[Plotted data images]
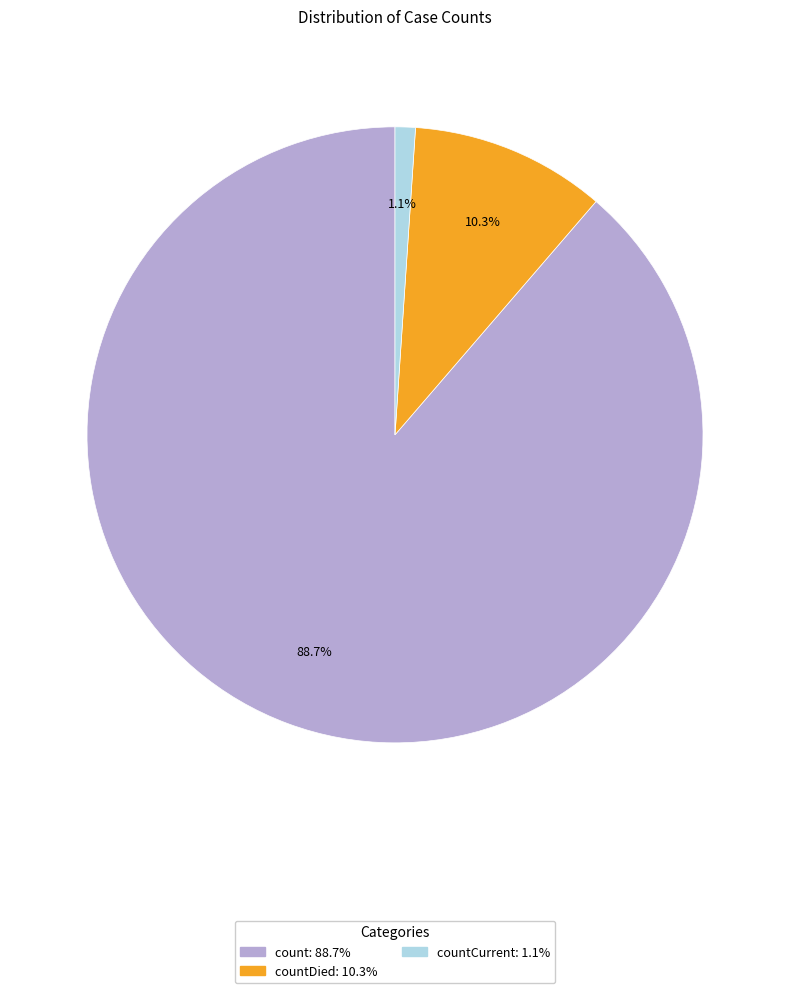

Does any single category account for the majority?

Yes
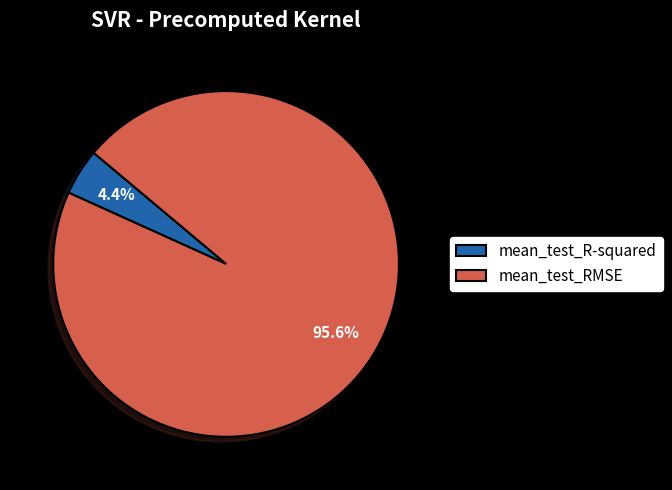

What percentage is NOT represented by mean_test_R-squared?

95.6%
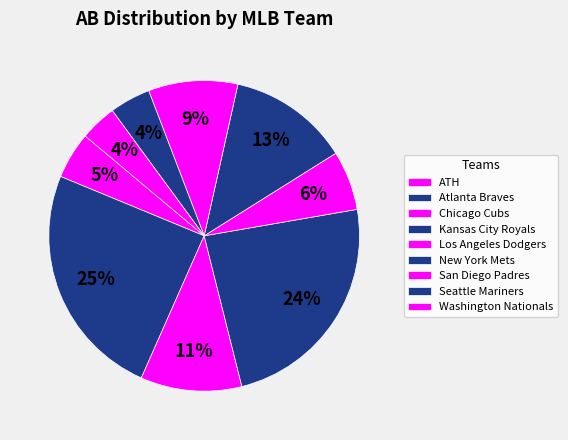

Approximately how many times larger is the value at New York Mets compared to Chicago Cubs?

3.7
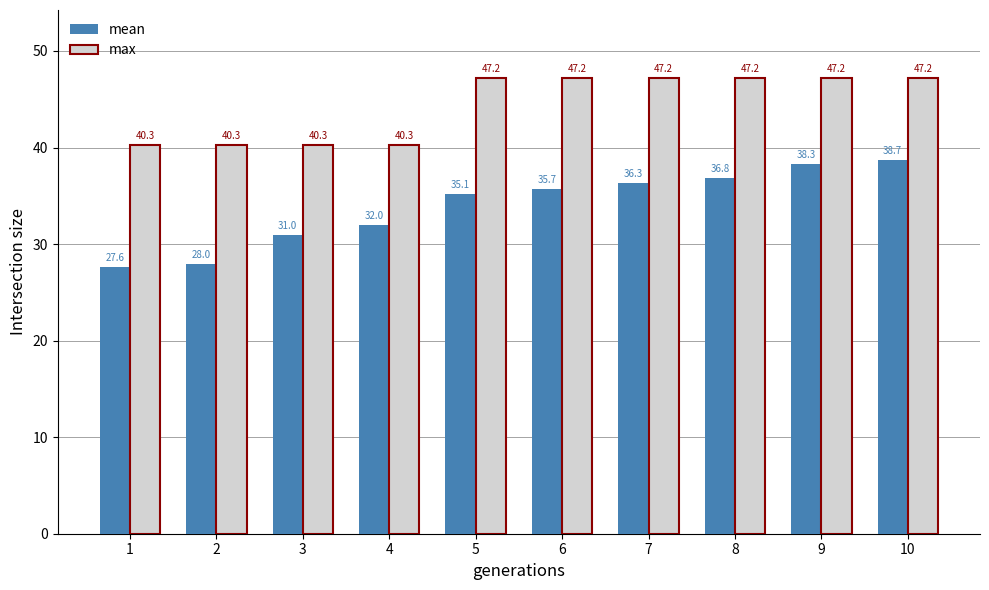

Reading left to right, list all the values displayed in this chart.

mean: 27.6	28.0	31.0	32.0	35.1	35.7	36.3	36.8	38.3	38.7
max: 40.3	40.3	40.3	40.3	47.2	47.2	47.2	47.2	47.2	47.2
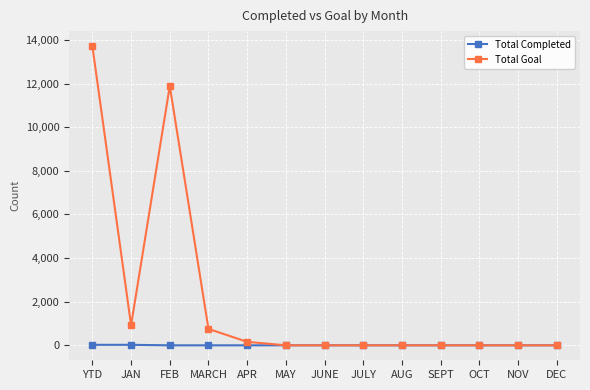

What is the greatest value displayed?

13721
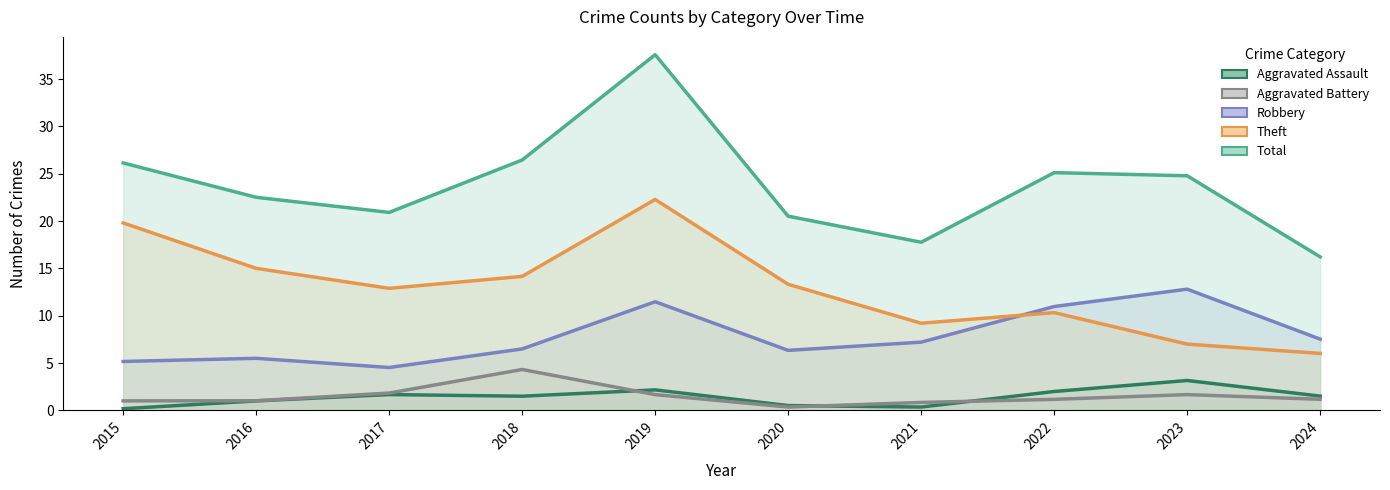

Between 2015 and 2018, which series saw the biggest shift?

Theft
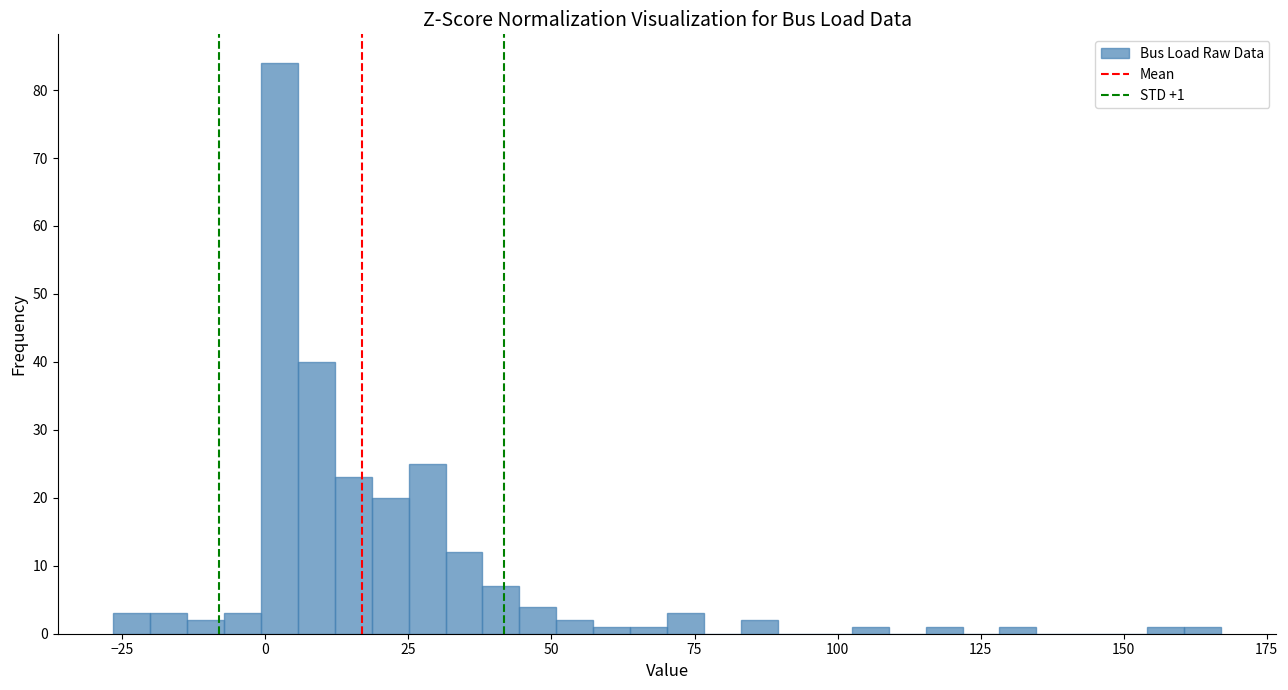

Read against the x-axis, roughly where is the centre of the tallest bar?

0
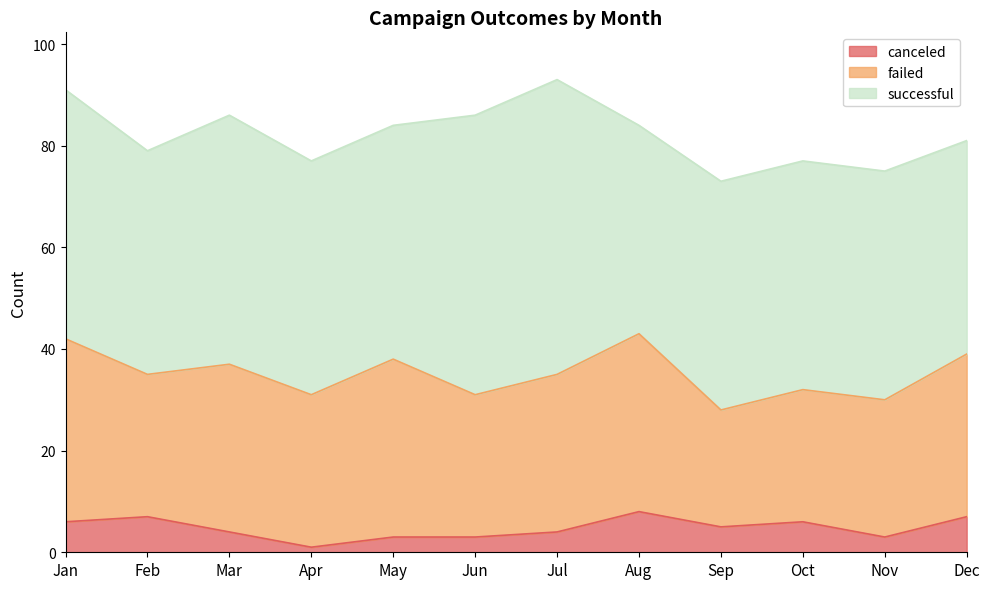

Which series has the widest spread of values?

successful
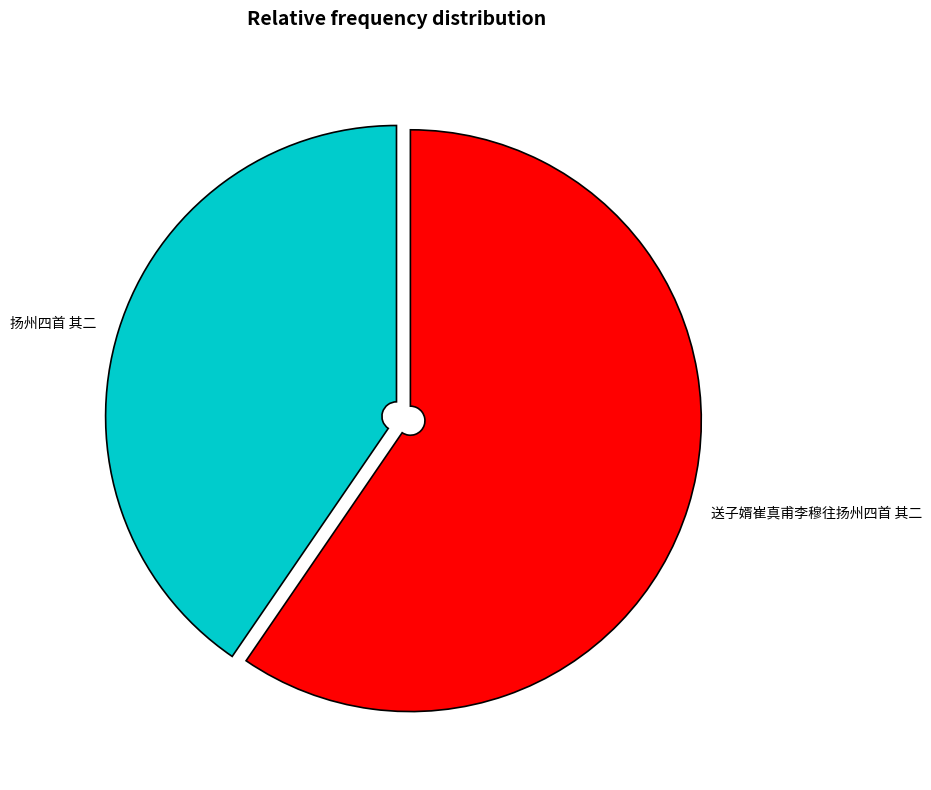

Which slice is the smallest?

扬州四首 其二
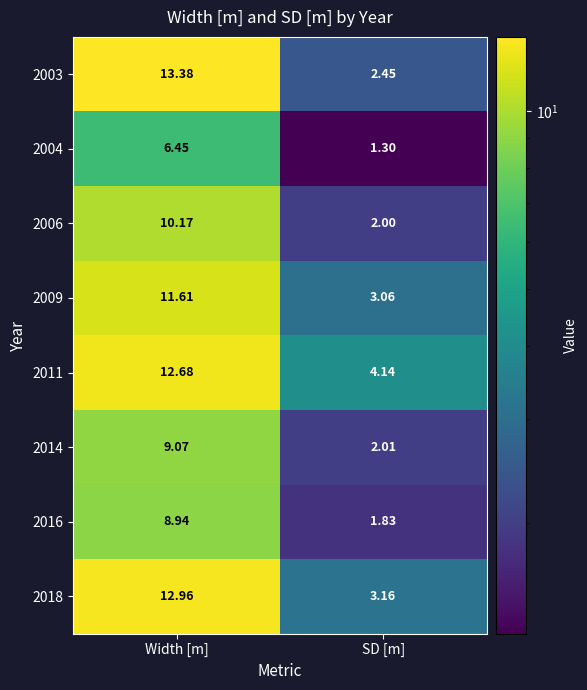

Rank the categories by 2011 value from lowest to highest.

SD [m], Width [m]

Exercise goal ▸
Find each of the lines above that contains the word "series" and copy those lines.

Exercise output ▸
Between 2015 and 2018, which series saw the biggest shift?
Which series has the widest spread of values?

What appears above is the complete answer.